As if thumbing his nose at his shareholders watching from the sidelines, MrOspel took the running total of sub-prime mortgage losses at the Swiss bank to $18 billion (£9.1 billion) as he announced a further $4 billion in writedowns less than a month after he admitted the bank could not assess its exposure to the rotten assets in its books.
The upside was that no one was disappointed, left unhappy, unloved and without a job. Apart from the shareholders, the taxpayers and people lower down the chain of command who were not invited to play. At Société Générale, the supervisor of Jérôme Kerviel, the “rogue trader”, has been suspended and at UBS, Mr Ospel has shed senior lieutenants, its financial and risk officers and Peter Wuffli, the chief executive who resigned in July.
It is all rather different from Wall Street, where boards lost little time in removing the captain from the bridge when his ship was holed by a sub-prime iceberg.
There is a common thread that links the continuing service of the three European bank chiefs which goes beyond timing. They have all been subject to political pressure to do the “honourable” thing. The Bank of England Governor has survived bruising criticism from the Treasury Select Committee over his handling of the Northern Rock fiasco, while Mr Ospel is widely disliked for his bumptious management style which ill suits the conservative world of Swiss banking. But it is Mr Bouton who deserves the survival medal; his resignation was demanded by none other than the President of France. That shows courage on the part of the SocGen board but Mr Bouton is by no means off the hook. The Bank of France has asked why risk controls appeared to have broken down at SocGen and an independent audit committee, of which Mr Bouton is not a member, will investigate the “mechanism of the fraud” by which Mr Kerviel created a bonfire with SocGen's balance sheet.

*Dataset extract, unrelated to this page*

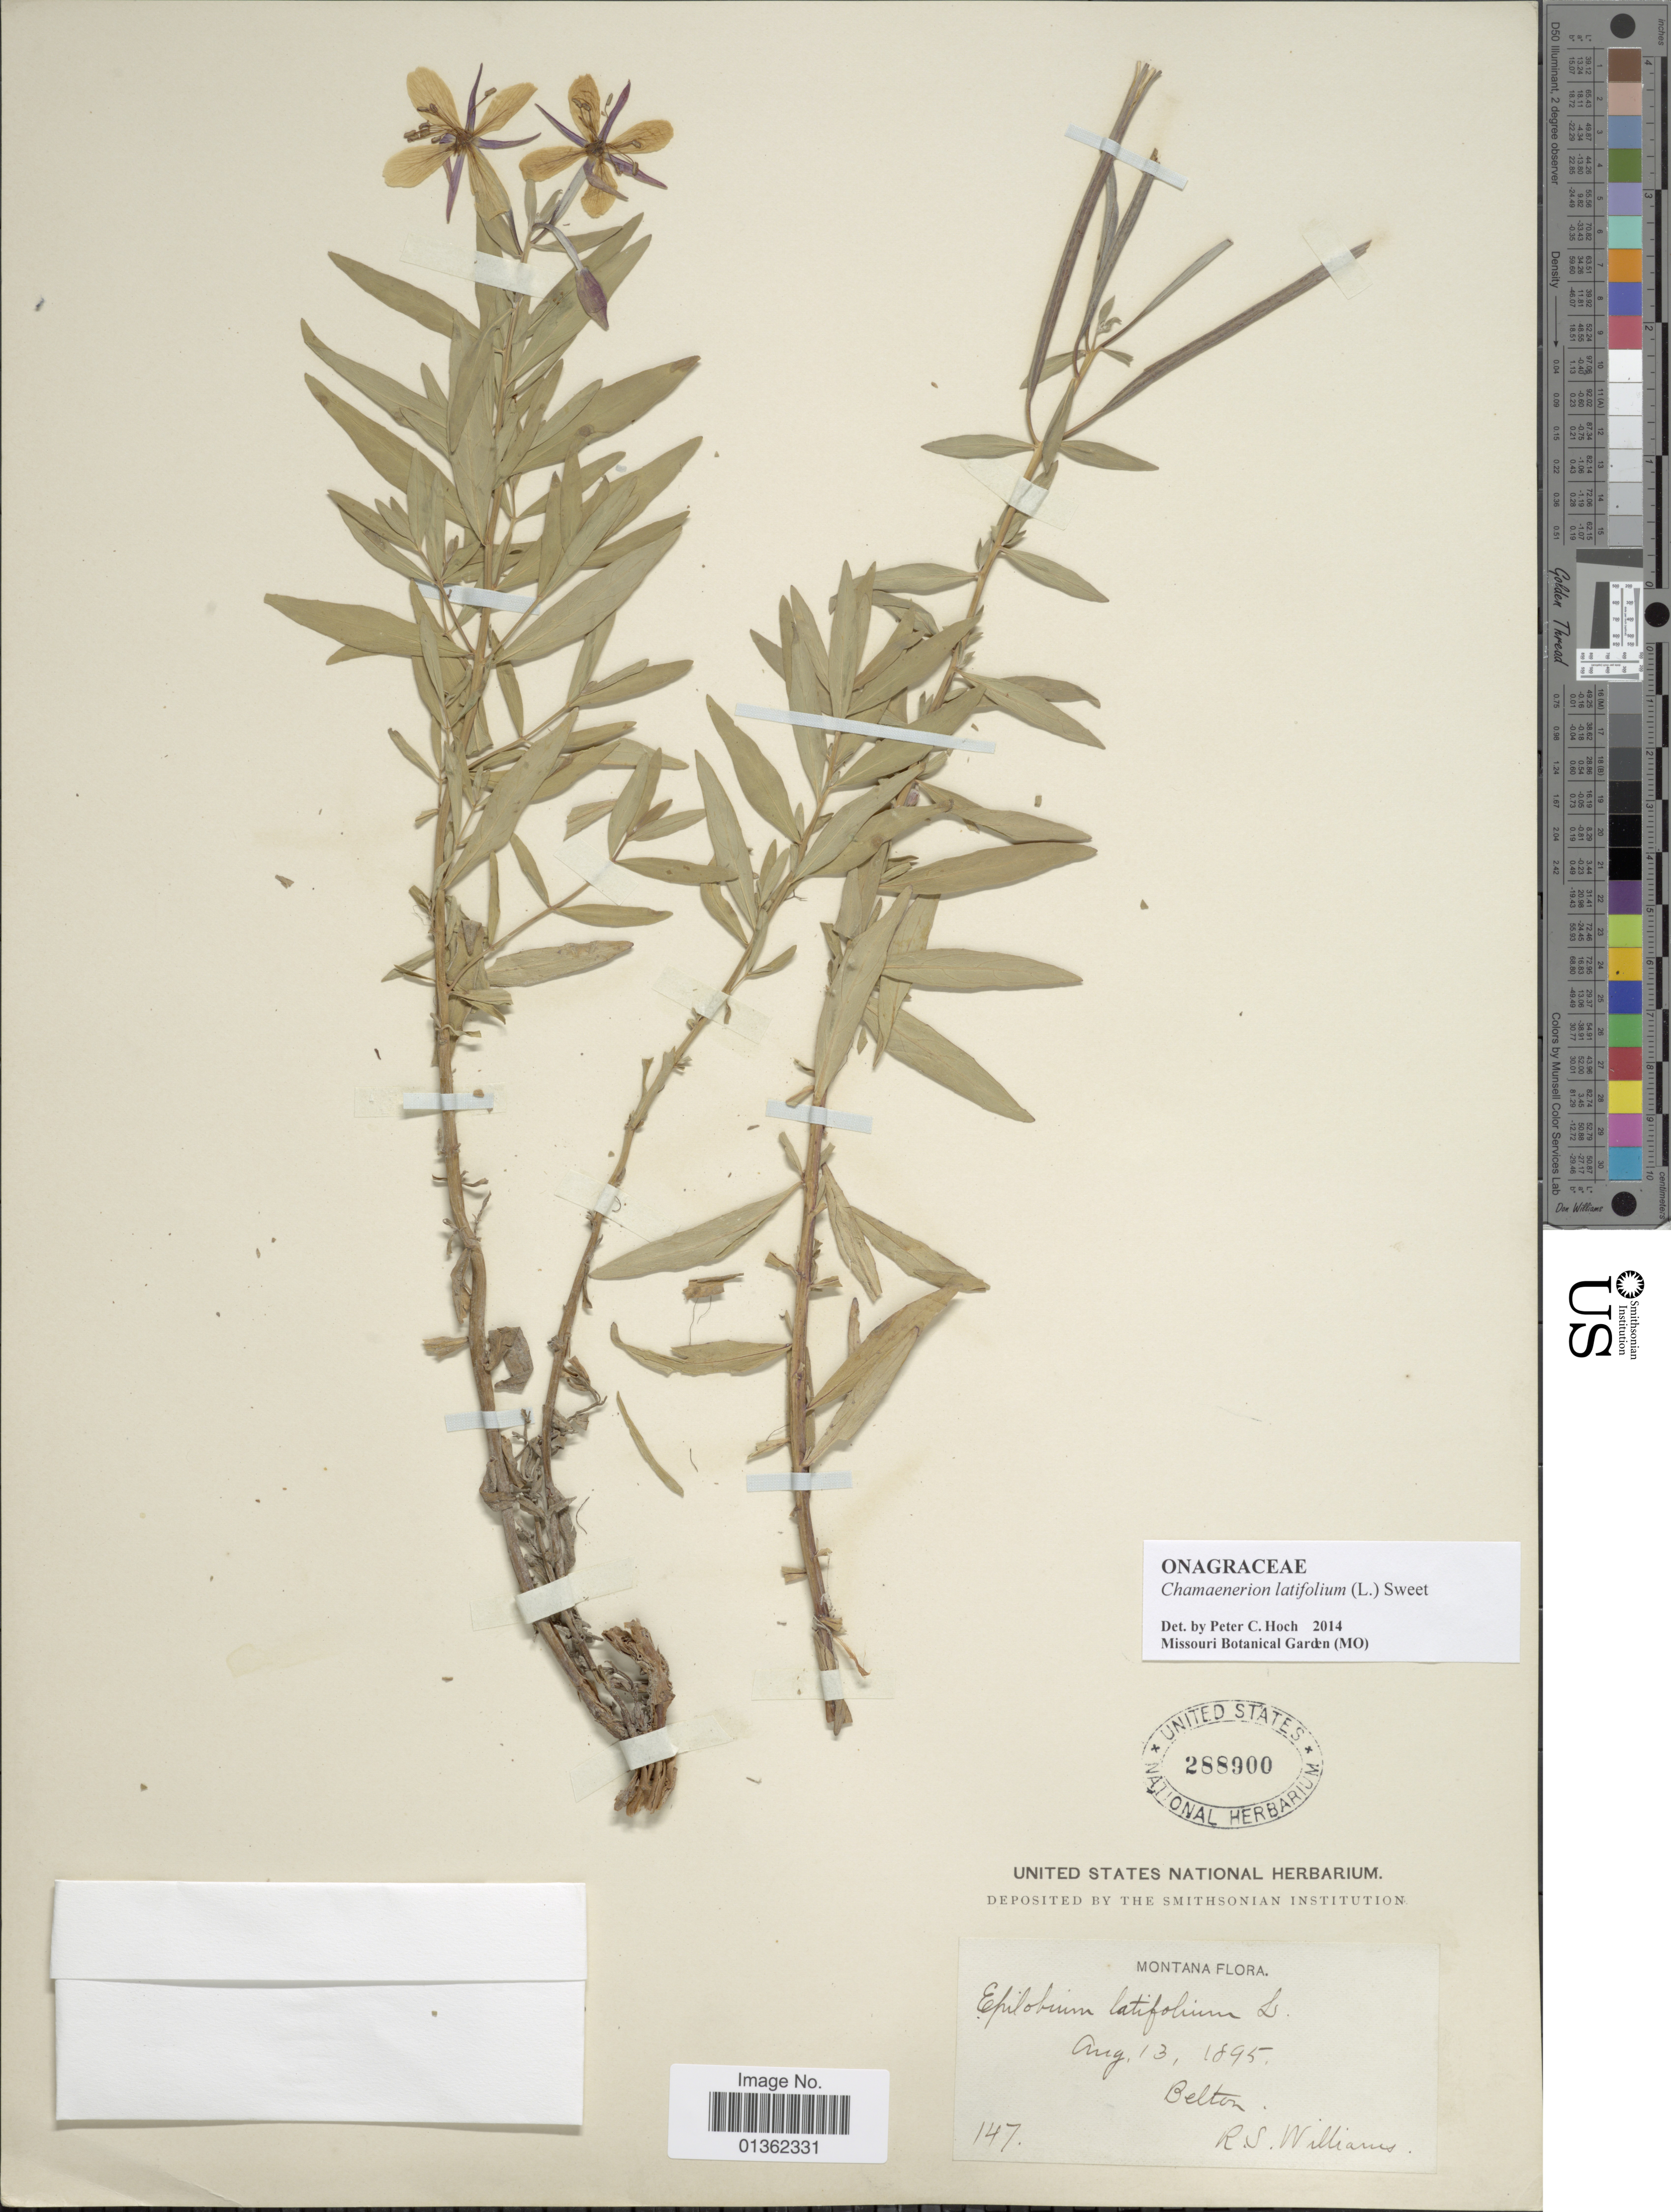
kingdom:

It may be that these three men have survived because everyone knows that the problems inherent in our banking system lie much deeper than individuals. Mr Kerviel's spectacular antics served to obscure a €2 billion (£1.49 billion) writedown on SocGen's sub-prime exposure, a loss that would have caused the French bank extreme embarrassment.
If the SocGen auditors want to understand the mechanism of Mr Kerviel's deception, they could do worse than listen to what he says in his testimony to the courts. He has already recounted instances in which his superiors must have been aware that he was breaking the rules as he traded beyond his authority, notably his reporting of a €55 million trading profit in 2007, an amount he could not have legitimately earned within his operating limits.
Mr Kerviel's blunt explanation is a parable for our times: “I was making cash, so the signals were not so worrying. As long as we won and it didn't show, nothing was said.”